Selected passage =
= Beginning of Section =
So it looks as though we’ll be spending this sunny day in bed or on the couch.
Fortunately, I made a quick and easy tomato soup (with grilled cheese on the side, of course, because you can’t have tomato soup without grilled cheese) so we have lunch already made, if nothing else.
Z-Man will need something else, as he made clear to us by going through the cookbooks and bringing to our attention the things he wanted to try.
The soup is too easy… just the thing when no one really feels like cooking.
= End of Section =
Given data =
= Beginning of Section =
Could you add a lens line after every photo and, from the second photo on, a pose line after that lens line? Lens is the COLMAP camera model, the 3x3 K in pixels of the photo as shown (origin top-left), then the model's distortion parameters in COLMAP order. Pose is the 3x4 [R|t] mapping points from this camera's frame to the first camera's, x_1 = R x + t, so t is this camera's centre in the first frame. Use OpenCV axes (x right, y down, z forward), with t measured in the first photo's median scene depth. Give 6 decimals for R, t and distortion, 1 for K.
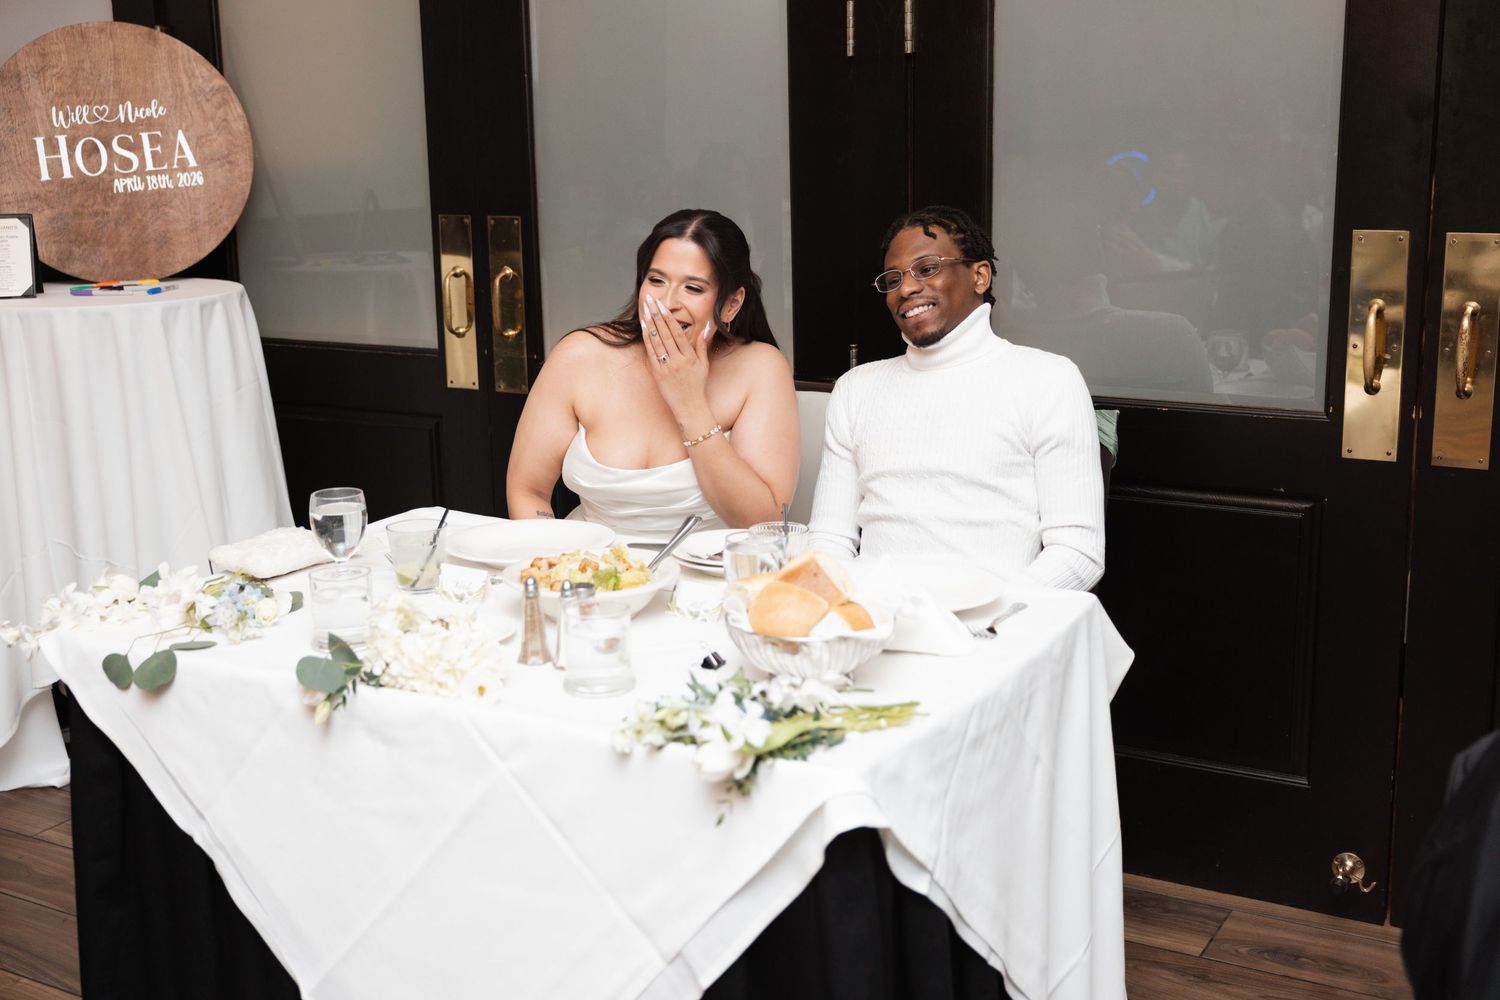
lens RADIAL K [[1793.8, 0, 748.8], [0, 1793.8, 488.1], [0, 0, 1]] dist [0.002956, 0.000000]
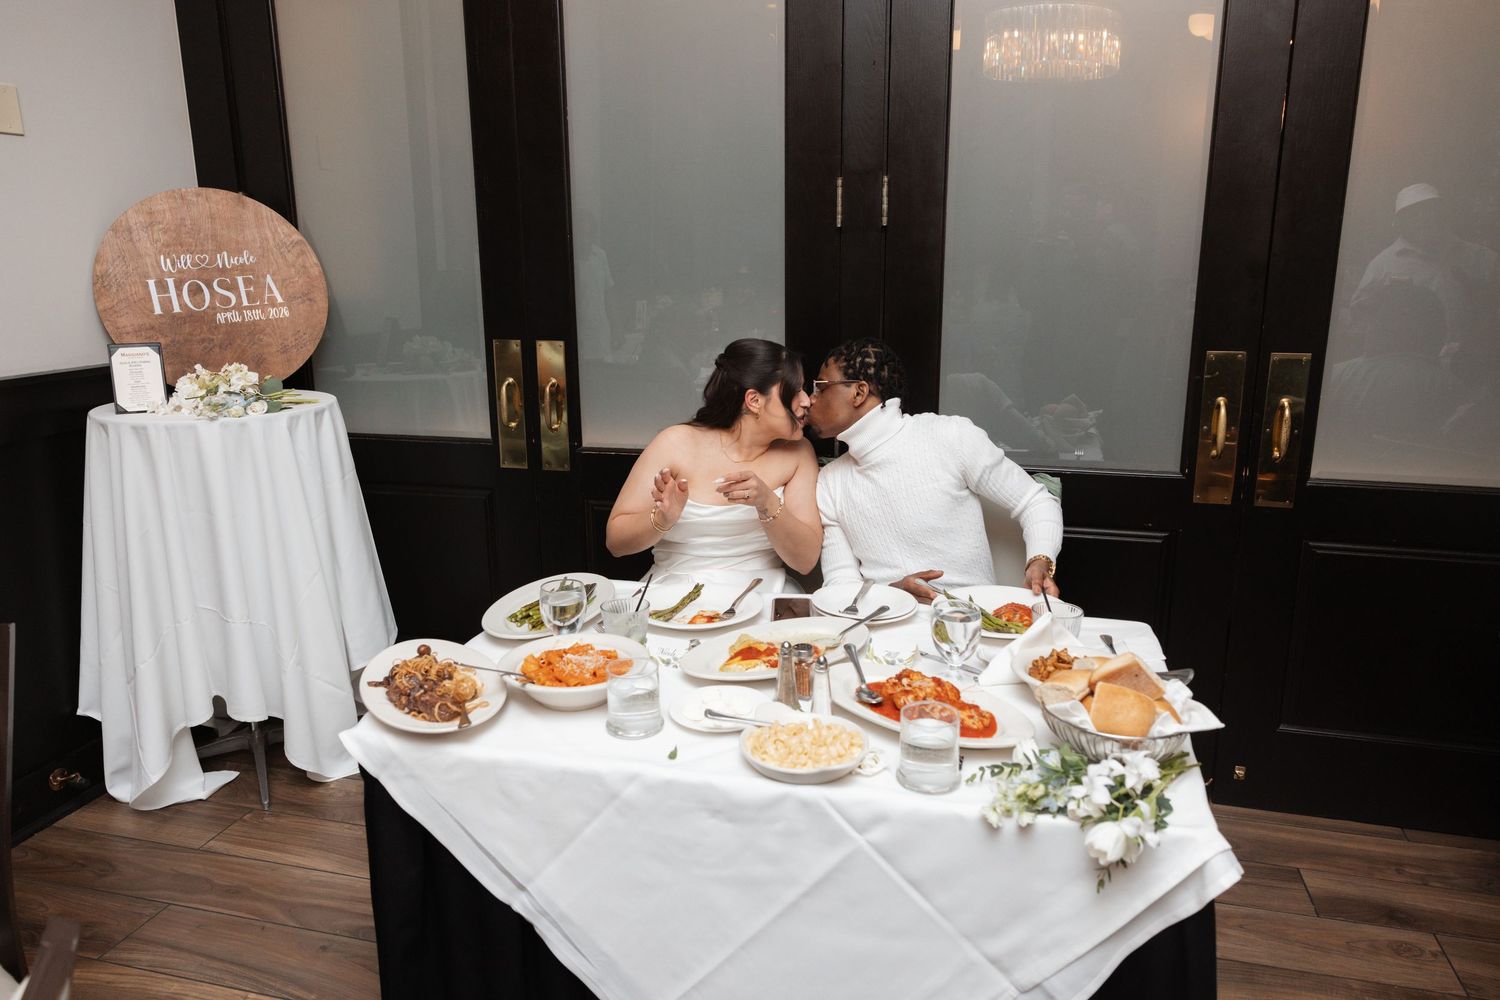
lens RADIAL K [[1057.0, 0, 750.2], [0, 1057.0, 491.5], [0, 0, 1]] dist [-0.008999, 0.020773]
pose [[0.964635, -0.047481, 0.259279, -0.191250], [0.044060, 0.998848, 0.018991, -0.044255], [-0.259882, -0.006896, 0.965616, 0.183443]]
= End of Section =
Exercise instructions =
1: In the tomato soup passage, what was served on the side with the soup?
2: Carry on the tomato soup passage from its last sentence.

Task responses =
1: Grilled cheese.

2:
2 tablespoons butter
1 medium onion, finely chopped
1 medium carrot, finely chopped
1 stalk celery, finely chopped
2 garlic cloves, finely chopped
3 tablespoons flour
4 cups chicken broth
1 28-ounce can diced fire-roasted
3 tablespoons tomato paste
2 teaspoons sugar
¼ cup half-and-half or heavy cream
Salt and freshly ground pepper
½ cup garlic or cheese croutons, for serving
Melt the butter in a medium saucepan. Add onion, carrot, celery and garlic and cook over moderate heat, stirring, for about 5 minutes. Reduce heat to low and stir in flour for 1 minute. Add broth, tomatoes, tomato paste and sugar. Bring to a boil. Partially cover and cook over moderate heat until vegetables are tender, about 15 minutes.
Puree half of the soup in a blender or immerse a hand blender into the saucepan and pulse for a few minutes. Return to pot and add the half-and-half or cream and cook until heated through. Season with salt and pepper and swirl in an additional 2 tablespoons of butter if desired.
Serve with croutons. Makes an excellent accompaniment for our Crispy Crab Cakes (page 8, Great Tastes — available as a free PDF download).